Speaker 2It would. I recently cancelled on my podcast feed Peter Attia. You know, the the sort of wellness guru that has turned up in the um Epstein files, and his reputation is now being shredded, or was, you know, only two or three weeks ago. Of course, we're, you know, almost in a different era now, but um yeah, I mean I l I started listening to him because I was having some sleep issues, and um someone said, Oh, you know, he has some good episodes on this. And he turned up in the Epstein files and good pals with and monetizing actually his relationship with Epstein. So I thought, well, I actually I didn't listen to him very much after having listened to a couple, so I cancelled him. So yeah, it would I mean, as I say, it was a hu it's a husband and wife team, past, present, and future. So my impression is that um and look flipping through the website and looking at the kinds of people who are in the team. Uh it's a small team, but they draw on other, you know, Cambridge students and so on to help them out and this sort of thing. It looks like a fairly happy um little group and organization. So I'd be pretty surprised. It has um I don't want to say a moralistic tone, but it has a fairly ethical tone as well, the podcast.

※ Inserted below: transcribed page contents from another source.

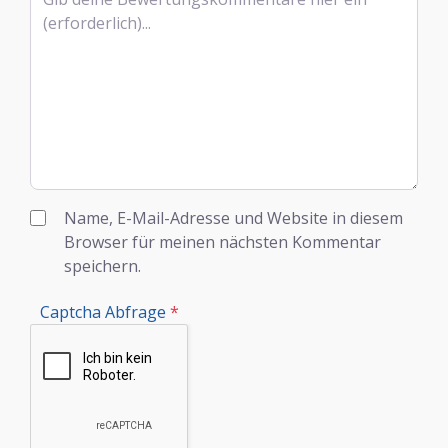
Name, E-Mail-Adresse und Website in diesem
Browser für meinen nächsten Kommentar
speichern.
Captcha Abfrage
*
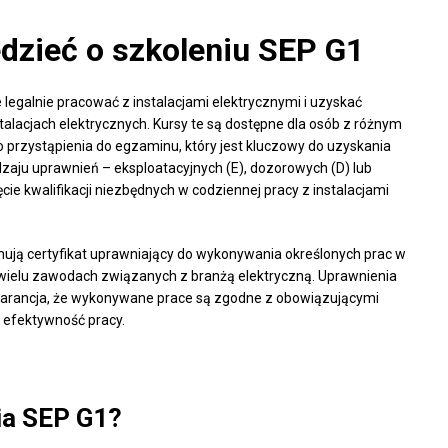
dzieć o szkoleniu SEP G1
 legalnie pracować z instalacjami elektrycznymi i uzyskać
talacjach elektrycznych. Kursy te są dostępne dla osób z różnym
przystąpienia do egzaminu, który jest kluczowy do uzyskania
aju uprawnień – eksploatacyjnych (E), dozorowych (D) lub
ie kwalifikacji niezbędnych w codziennej pracy z instalacjami
mują certyfikat uprawniający do wykonywania określonych prac w
w wielu zawodach związanych z branżą elektryczną. Uprawnienia
 gwarancja, że wykonywane prace są zgodne z obowiązującymi
 efektywność pracy.
ia SEP G1?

Speaker 1So But they're always the worse.
Speaker 2If those people are the hypocrites, who actually, you know, one of the fascinating things, uh the the main book I've read by David Runciman is on hypocrisy and politics. And um actually has quite an interesting take on hypocrisy, which is that in politics it's sort of endemic and necessary, and that we're far too obsessed. We had become far too obsessed about rooting out hypocrisy. Look at all those liberals who talked about the rules-based global order and now they're moaning about what Trump's doing, but they intervened too. They were hypocrites. Yeah, okay, of course they were, but at least they tried to maintain some semblance of a slightly more ethical approach to foreign policy.
Speaker 1Final question. Do you think that liking this podcast says something about you? And if so, what is that?
Speaker 2Oh, no doubt it says something about me, you know. I'm uh I'm professor of politics, so um I've always been interested in politics. Politics becomes more horrifying and fascinating by the day, so I'm naturally drawn to it, I guess, in the same way that I'm drawn to say the Ezra Klein show or the rest is politics and so on. But beyond that immediacy of the importance and just the difficulty of understanding what's going on and situating it in its historical or contemporary context, this one really helps me to think about I guess everything I've really read since I was a teenager in this area and everything I've been doing in my career. It it sort of brings it all together for me in a really fascinating way.
Speaker 1Do you feel that there's a darth of opportunities to contextualise one's work?
Speaker 2Yeah. I think well no I think there's plenty of opportunity. I think David Runcaman's quite brave in a way. He quit being a professor of politics at Cambridge. But actually he is reaching so many other people in ways that it's just impossible for an academic these days. There's no dearth of opportunity, I think, for academics to do that. But you have to be pretty brave to quit your day job. Now, he was running and began his podcasts and it had a previous incarnation, talking politics or something like that, which I didn't really listen to very much. So he was trying it out while he was still a professor of politics. But having quit that, he's now in a perfect position to be able to bring that knowledge, those networks, those people and friends and colleagues to a far broader audience than I think anyone else has, at least anyone else has that I've discovered.
Speaker 1Andrew, thank you so much for talking with me today.
Speaker 2No, you're very welcome, Catherine. It's great talking to you. Good to see you.